• [TESTO DI RIFERIMENTO]:
A Roma, "cinema esercizio antropologico". Omaggia Gena Rowlands

Redazione Ansa

Magnetica, aristocratica, generosa, elegante, ironica, distante, professionale, perfettina, la divina Cate Blanchett è tutte queste cose insieme. Alla Festa del cinema di Roma è la star acclamata da un pubblico anche molto giovane: un incontro per ricordare momenti importanti della sua carriera, fare in tempo ad omaggiare il suo mito Gena Rowlands, glissare abilmente il tema spinoso del presunto molestatore Woody Allen che l'ha diretta in Blue Jasmine offrendole l'opportunità della seconda interpretazione da Oscar. "Allen? Un enigma", ha detto l'attrice australiana dribblando. "Scorsese? Ilare. Spielberg? Vorace", ha giocato con gli aggettivi. Il suo ultimo film presentato alla festa è il fantasy The House with a clock in its Walls di Eli Roth, in uscita il 31 ottobre, ma lei ad onore del vero non l'ha neppure citato nel dialogo con il direttore del festival Antonio Monda.

• [COMPITI DA SVOLGERE]:
• A. Secondo l'articolo su Cate Blanchett alla Festa del cinema di Roma, in quale film diretto da Woody Allen ha recitato l'attrice?
• B. Scrivete il seguito dell'articolo su Cate Blanchett alla Festa del cinema di Roma, riprendendo subito dopo la sua ultima frase.

• [DATI FORNITI]:

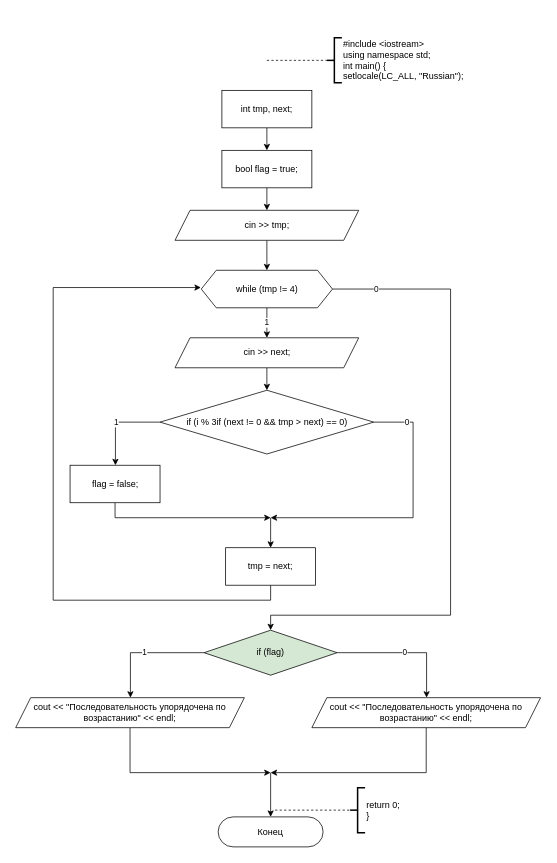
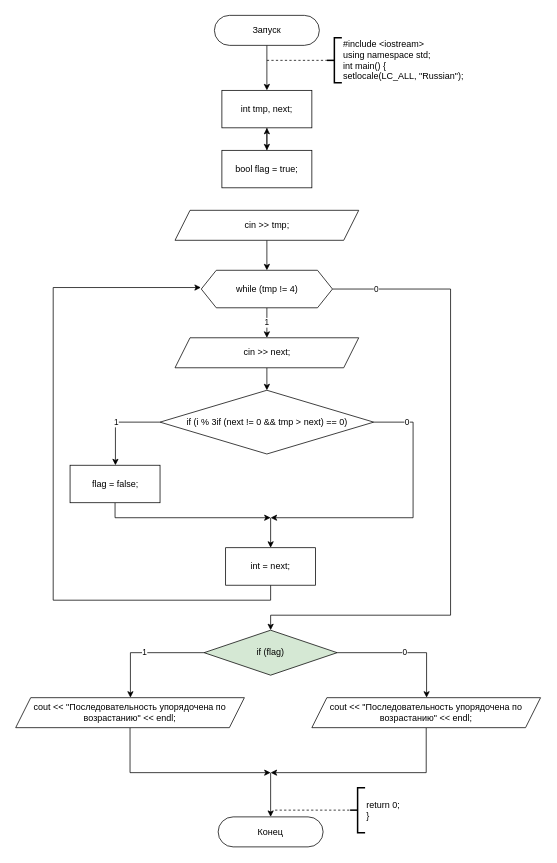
  <mxCell id="0" />
  <mxCell id="1" parent="0" />
+ <mxCell id="2" style="edgeStyle=orthogonalEdgeStyle;rounded=0;orthogonalLoop=1;jettySize=auto;html=1;" parent="1" source="3" target="5" edge="1"><mxGeometry relative="1" as="geometry" /></mxCell>
+ <mxCell id="3" value="Запуск" style="rounded=1;whiteSpace=wrap;html=1;arcSize=50;" parent="1" vertex="1"><mxGeometry x="285" y="20" width="140" height="40" as="geometry" /></mxCell>
  <mxCell id="4" style="edgeStyle=none;html=1;" parent="1" source="5" edge="1"><mxGeometry relative="1" as="geometry"><mxPoint x="355" y="200" as="targetPoint" /></mxGeometry></mxCell>
  <mxCell id="5" value="int tmp, next;" style="rounded=0;whiteSpace=wrap;html=1;" parent="1" vertex="1"><mxGeometry x="295" y="120" width="120" height="50" as="geometry" /></mxCell>
  <mxCell id="6" value="#include &amp;lt;iostream&amp;gt;&lt;br&gt;using namespace std;&lt;br&gt;int main() {&lt;br&gt;setlocale(LC_ALL, &quot;Russian&quot;);" style="strokeWidth=2;html=1;shape=mxgraph.flowchart.annotation_2;align=left;labelPosition=right;pointerEvents=1;" parent="1" vertex="1"><mxGeometry x="435" y="50" width="20" height="60" as="geometry" /></mxCell>
  <mxCell id="7" value="" style="endArrow=none;dashed=1;html=1;entryX=0;entryY=0.5;entryDx=0;entryDy=0;entryPerimeter=0;" parent="1" target="6" edge="1"><mxGeometry width="50" height="50" relative="1" as="geometry"><mxPoint x="355" y="80" as="sourcePoint" /><mxPoint x="445" y="70" as="targetPoint" /></mxGeometry></mxCell>
  <mxCell id="8" value="Конец" style="rounded=1;whiteSpace=wrap;html=1;arcSize=50;" parent="1" vertex="1"><mxGeometry x="290" y="1089" width="140" height="40" as="geometry" /></mxCell>
  <mxCell id="9" value="return 0;&lt;br&gt;}" style="strokeWidth=2;html=1;shape=mxgraph.flowchart.annotation_2;align=left;labelPosition=right;pointerEvents=1;" parent="1" vertex="1"><mxGeometry x="466" y="1050" width="20" height="60" as="geometry" /></mxCell>
  <mxCell id="10" value="" style="endArrow=none;dashed=1;html=1;entryX=0;entryY=0.5;entryDx=0;entryDy=0;entryPerimeter=0;" parent="1" edge="1"><mxGeometry width="50" height="50" relative="1" as="geometry"><mxPoint x="366" y="1080" as="sourcePoint" /><mxPoint x="466" y="1080" as="targetPoint" /></mxGeometry></mxCell>
- <mxCell id="11" style="edgeStyle=orthogonalEdgeStyle;html=1;rounded=0;" parent="1" source="12" target="14" edge="1"><mxGeometry relative="1" as="geometry" /></mxCell>
+ <mxCell id="11" style="edgeStyle=orthogonalEdgeStyle;html=1;rounded=0;" parent="1" source="12" target="5" edge="1"><mxGeometry relative="1" as="geometry" /></mxCell>
  <mxCell id="12" value="bool flag = true;" style="rounded=0;whiteSpace=wrap;html=1;" parent="1" vertex="1"><mxGeometry x="295" y="200" width="120" height="50" as="geometry" /></mxCell>
  <mxCell id="13" value="" style="edgeStyle=none;html=1;rounded=0;" parent="1" source="14" target="17" edge="1"><mxGeometry relative="1" as="geometry" /></mxCell>
  <mxCell id="14" value="cin &amp;gt;&amp;gt; tmp;" style="shape=parallelogram;perimeter=parallelogramPerimeter;whiteSpace=wrap;html=1;fixedSize=1;" parent="1" vertex="1"><mxGeometry x="232.5" y="280" width="245" height="40" as="geometry" /></mxCell>
  <mxCell id="15" value="1" style="edgeStyle=orthogonalEdgeStyle;rounded=0;html=1;" parent="1" source="17" target="22" edge="1"><mxGeometry relative="1" as="geometry" /></mxCell>
  <mxCell id="16" value="0" style="edgeStyle=orthogonalEdgeStyle;rounded=0;html=1;" parent="1" source="17" target="30" edge="1"><mxGeometry x="-0.865" relative="1" as="geometry"><Array as="points"><mxPoint x="600" y="385" /><mxPoint x="600" y="820" /><mxPoint x="360" y="820" /></Array><mxPoint as="offset" /></mxGeometry></mxCell>
  <mxCell id="17" value="while (tmp != 4)" style="shape=hexagon;perimeter=hexagonPerimeter2;whiteSpace=wrap;html=1;fixedSize=1;" parent="1" vertex="1"><mxGeometry x="267.5" y="360" width="175" height="50" as="geometry" /></mxCell>
  <mxCell id="18" value="1" style="edgeStyle=orthogonalEdgeStyle;rounded=0;html=1;" parent="1" source="20" target="24" edge="1"><mxGeometry relative="1" as="geometry"><Array as="points"><mxPoint x="153" y="563" /></Array></mxGeometry></mxCell>
  <mxCell id="19" value="0" style="edgeStyle=orthogonalEdgeStyle;rounded=0;html=1;" parent="1" source="20" edge="1"><mxGeometry x="-0.77" relative="1" as="geometry"><mxPoint x="360" y="690" as="targetPoint" /><Array as="points"><mxPoint x="550" y="563" /><mxPoint x="550" y="690" /></Array><mxPoint x="1" as="offset" /></mxGeometry></mxCell>
  <mxCell id="20" value="if (i % 3if (next != 0 &amp;amp;&amp;amp; tmp &amp;gt; next) == 0)" style="rhombus;whiteSpace=wrap;html=1;" parent="1" vertex="1"><mxGeometry x="212.5" y="520" width="285" height="85" as="geometry" /></mxCell>
  <mxCell id="21" style="edgeStyle=orthogonalEdgeStyle;rounded=0;html=1;" parent="1" source="22" target="20" edge="1"><mxGeometry relative="1" as="geometry" /></mxCell>
  <mxCell id="22" value="cin &amp;gt;&amp;gt; next;" style="shape=parallelogram;perimeter=parallelogramPerimeter;whiteSpace=wrap;html=1;fixedSize=1;" parent="1" vertex="1"><mxGeometry x="232.5" y="450" width="245" height="40" as="geometry" /></mxCell>
  <mxCell id="23" style="edgeStyle=orthogonalEdgeStyle;rounded=0;html=1;" parent="1" source="24" edge="1"><mxGeometry relative="1" as="geometry"><mxPoint x="360" y="690" as="targetPoint" /><Array as="points"><mxPoint x="153" y="690" /></Array></mxGeometry></mxCell>
  <mxCell id="24" value="flag = false;" style="rounded=0;whiteSpace=wrap;html=1;" parent="1" vertex="1"><mxGeometry x="92.5" y="620" width="120" height="50" as="geometry" /></mxCell>
  <mxCell id="25" style="edgeStyle=orthogonalEdgeStyle;rounded=0;html=1;entryX=-0.003;entryY=0.46;entryDx=0;entryDy=0;entryPerimeter=0;" parent="1" source="26" target="17" edge="1"><mxGeometry relative="1" as="geometry"><Array as="points"><mxPoint x="360" y="800" /><mxPoint x="70" y="800" /><mxPoint x="70" y="383" /></Array></mxGeometry></mxCell>
- <mxCell id="26" value="tmp = next;" style="rounded=0;whiteSpace=wrap;html=1;" parent="1" vertex="1"><mxGeometry x="300" y="730" width="120" height="50" as="geometry" /></mxCell>
+ <mxCell id="26" value="int = next;" style="rounded=0;whiteSpace=wrap;html=1;" parent="1" vertex="1"><mxGeometry x="300" y="730" width="120" height="50" as="geometry" /></mxCell>
  <mxCell id="27" value="" style="endArrow=classic;html=1;" parent="1" target="26" edge="1"><mxGeometry width="50" height="50" relative="1" as="geometry"><mxPoint x="360" y="690" as="sourcePoint" /><mxPoint x="450" y="650" as="targetPoint" /></mxGeometry></mxCell>
  <mxCell id="28" value="1" style="edgeStyle=orthogonalEdgeStyle;rounded=0;html=1;" parent="1" source="30" target="32" edge="1"><mxGeometry relative="1" as="geometry"><Array as="points"><mxPoint x="173" y="870" /></Array></mxGeometry></mxCell>
  <mxCell id="29" value="0" style="edgeStyle=orthogonalEdgeStyle;rounded=0;html=1;" parent="1" source="30" target="34" edge="1"><mxGeometry relative="1" as="geometry"><Array as="points"><mxPoint x="568" y="870" /></Array></mxGeometry></mxCell>
  <mxCell id="30" value="if (flag)" style="rhombus;whiteSpace=wrap;html=1;fillColor=#d5e8d4;" parent="1" vertex="1"><mxGeometry x="271.25" y="840" width="177.5" height="60" as="geometry" /></mxCell>
  <mxCell id="31" style="edgeStyle=orthogonalEdgeStyle;rounded=0;html=1;" parent="1" source="32" edge="1"><mxGeometry relative="1" as="geometry"><mxPoint x="360" y="1030" as="targetPoint" /><Array as="points"><mxPoint x="173" y="1030" /></Array></mxGeometry></mxCell>
  <mxCell id="32" value="cout &amp;lt;&amp;lt; &quot;Последовательность упорядочена по возрастанию&quot; &amp;lt;&amp;lt; endl;" style="shape=parallelogram;perimeter=parallelogramPerimeter;whiteSpace=wrap;html=1;fixedSize=1;" parent="1" vertex="1"><mxGeometry x="20" y="930" width="305" height="40" as="geometry" /></mxCell>
  <mxCell id="33" style="edgeStyle=orthogonalEdgeStyle;rounded=0;html=1;" parent="1" source="34" edge="1"><mxGeometry relative="1" as="geometry"><mxPoint x="360" y="1030" as="targetPoint" /><Array as="points"><mxPoint x="568" y="1030" /></Array></mxGeometry></mxCell>
  <mxCell id="34" value="cout &amp;lt;&amp;lt; &quot;Последовательность упорядочена по возрастанию&quot; &amp;lt;&amp;lt; endl;" style="shape=parallelogram;perimeter=parallelogramPerimeter;whiteSpace=wrap;html=1;fixedSize=1;" parent="1" vertex="1"><mxGeometry x="415" y="930" width="305" height="40" as="geometry" /></mxCell>
  <mxCell id="35" value="" style="endArrow=classic;html=1;" parent="1" target="8" edge="1"><mxGeometry width="50" height="50" relative="1" as="geometry"><mxPoint x="360" y="1030" as="sourcePoint" /><mxPoint x="340" y="960" as="targetPoint" /></mxGeometry></mxCell>
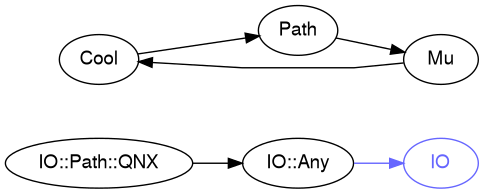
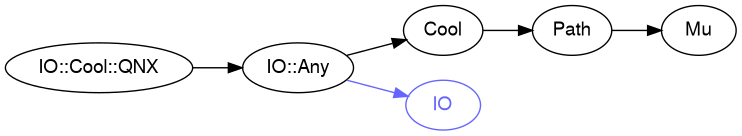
  digraph {
    bgcolor="#FFFFFF"
    rankdir=LR
    splines=polyline
    node [color="#000000" fontcolor="#000000" fontname=FreeSans]
    edge [color="#000000"]
    n1 [label="IO::Any"]
-   "IO::Path::QNX"
+   "IO::Path::QNX" [label="IO::Cool::QNX"]
    Cool
    IO [color="#6666FF" fontcolor="#6666FF"]
    n5 [label=Path]
    Mu
-   Mu -> Cool
+   n1 -> Cool
    n1 -> IO [color="#6666FF"]
    "IO::Path::QNX" -> n1
    Cool -> n5
    n5 -> Mu
  }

• [RISPOSTE FORNITE]:
• A. Blue Jasmine.

• B.
I film simbolo della sua carriera - esplosa giusto 20 anni fa con la stupenda interpretazione da Golden Globe della regina Elisabetta I in Elizabeth, di Shekhar Kapur -  sono sette e non in ordine cronologico ed esclusi quelli più popolari come Robin Hood di Ridley Scott, Il signore degli anelli, Thor: Ragnarok. Eccoli: Il curioso caso di Benjamin Button di David Fincher con Brad Pitt, Carol di Todd Haynes, Bandits di Barry Levinson con Bruce Willis e Billy Bob Thornton, Diario di uno scandalo di Richard Eyre, Io non sono qui di Haynes, Blue Jasmine, The Aviator di Martin Scorsese (l'altro Oscar) più il suo film del cuore Opening Night di John Cassavetes.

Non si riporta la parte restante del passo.